Além das prisões temporárias, a Justiça autorizou o cumprimento de mandados de busca e apreensão em quatro endereços relacionados aos investigados. Durante a operação, foram recolhidos aparelhos eletrônicos e outros materiais que devem passar por análise.
A apuração reúne, entre outros elementos, imagens de câmeras de segurança, depoimentos, informações sobre os deslocamentos dos envolvidos e resultados de exames periciais.
As investigações continuam para esclarecer as circunstâncias do caso e identificar a eventual participação de outras pessoas. Os três investigados respondem, em tese, por suspeitas relacionadas aos crimes de sequestro, tortura, estupro, lesão corporal grave e dano qualificado.
O que diz a defesa de Rodrigo Brandão
"DOURIVALDO AQUINO ADVOGADOS ASSOCIADOS, vem a público esclarecer, diante das notícias acerca da prisão do Dr. Rodrigo Costa Brandão, ocorrida em 02 de setembro de 2026, que se trata de prisão temporária, de natureza cautelar e provisória, no âmbito de investigação ainda em curso.
Até o presente momento, a defesa não teve acesso à integralidade das peças investigatórias, circunstância que impede uma manifestação técnica responsável sobre os fatos e sobre a própria decisão judicial. Além disso, o processo corre em segredo de justiça, impedindo a Defesa de apresentar maiores esclarecimentos.

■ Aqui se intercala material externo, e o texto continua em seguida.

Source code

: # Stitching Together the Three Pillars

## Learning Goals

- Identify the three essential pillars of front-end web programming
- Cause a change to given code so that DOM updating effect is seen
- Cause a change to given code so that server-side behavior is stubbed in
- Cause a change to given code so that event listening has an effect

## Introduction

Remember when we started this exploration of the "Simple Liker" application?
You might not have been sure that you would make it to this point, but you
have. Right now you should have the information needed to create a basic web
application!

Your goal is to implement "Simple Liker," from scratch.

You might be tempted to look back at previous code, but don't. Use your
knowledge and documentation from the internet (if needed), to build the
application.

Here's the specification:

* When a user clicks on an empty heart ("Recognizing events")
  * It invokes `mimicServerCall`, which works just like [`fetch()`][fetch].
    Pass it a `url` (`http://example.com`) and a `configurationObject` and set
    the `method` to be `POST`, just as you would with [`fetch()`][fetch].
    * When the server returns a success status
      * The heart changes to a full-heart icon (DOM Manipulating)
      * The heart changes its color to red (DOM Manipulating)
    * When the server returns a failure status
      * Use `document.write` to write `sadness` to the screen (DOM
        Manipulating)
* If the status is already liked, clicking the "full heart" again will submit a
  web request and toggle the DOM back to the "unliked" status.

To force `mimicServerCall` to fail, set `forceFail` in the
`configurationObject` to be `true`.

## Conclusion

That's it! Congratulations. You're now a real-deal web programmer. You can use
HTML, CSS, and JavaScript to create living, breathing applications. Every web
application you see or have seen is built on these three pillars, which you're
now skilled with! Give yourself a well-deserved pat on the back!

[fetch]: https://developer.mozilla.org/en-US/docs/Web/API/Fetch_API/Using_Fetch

A defesa aguarda a liberação dos autos e o acesso aos elementos já documentados, a fim de exercer plenamente suas prerrogativas profissionais e adotar as medidas judiciais cabíveis.

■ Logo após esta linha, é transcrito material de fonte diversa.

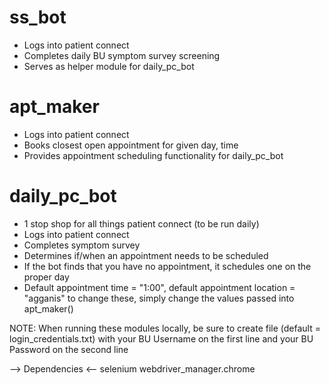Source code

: # ss_bot
  - Logs into patient connect
  - Completes daily BU symptom survey screening
  - Serves as helper module for daily_pc_bot
  
# apt_maker
  - Logs into patient connect
  - Books closest open appointment for given day, time
  - Provides appointment scheduling functionality for daily_pc_bot
 
# daily_pc_bot
  - 1 stop shop for all things patient connect (to be run daily)
  - Logs into patient connect
  - Completes symptom survey
  - Determines if/when an appointment needs to be scheduled
  - If the bot finds that you have no appointment, it schedules one on the proper day
  - Default appointment time = "1:00", default appointment location = "agganis"
          to change these, simply change the values passed into apt_maker()
          
  NOTE: When running these modules locally, be sure to create file (default = login_credentials.txt) with your BU Username on the first line and your BU Password on the second line

--> Dependencies <--
selenium
webdriver_manager.chrome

O escritório ressalta que prisão temporária não representa condenação, tampouco declaração de culpa, devendo ser preservadas a presunção de inocência, o devido processo legal, o contraditório e a ampla defesa.

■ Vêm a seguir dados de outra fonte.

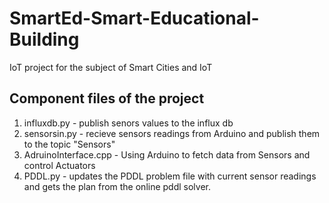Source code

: # SmartEd-Smart-Educational-Building
IoT project for the subject of Smart Cities and IoT

## Component files of the project
1. influxdb.py - publish senors values to the influx db
2. sensorsin.py - recieve sensors readings from Arduino and publish them to the topic "Sensors"
3. AdruinoInterface.cpp - Using Arduino to fetch data from Sensors and control Actuators
4. PDDL.py - updates the PDDL problem file with current sensor readings and gets the plan from the online pddl solver.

O Escritório Dourivaldo Aquino Advogados Associados reafirma sua confiança no Poder Judiciário e nas instituições democráticas e informa que não se furtará à adoção de todas as providências necessárias à defesa do Dr. Rodrigo Costa Brandão, tão logo tenha acesso aos autos".
O que diz a defesa de Adilson
A defesa de Adilson Rodrigues Macedo Silva informou que ainda aguarda acesso aos autos da investigação. De acordo com o advogado Felipe Amorim Antunes Santos, a prisão temporária foi decretada pelo período de 30 dias, e o investigado deverá passar por audiência de custódia.
Segundo a defesa, Adilson deverá exercer o direito ao silêncio até que seus advogados tenham acesso integral ao conteúdo da investigação.
O que diz a defesa de Hayra
A reportagem entrou em contato com a defesa de Hayra Haianne Queiroz, que informou que enviaria um posicionamento sobre a prisão. Até a última atualização desta reportagem, no entanto, a manifestação não havia sido encaminhada.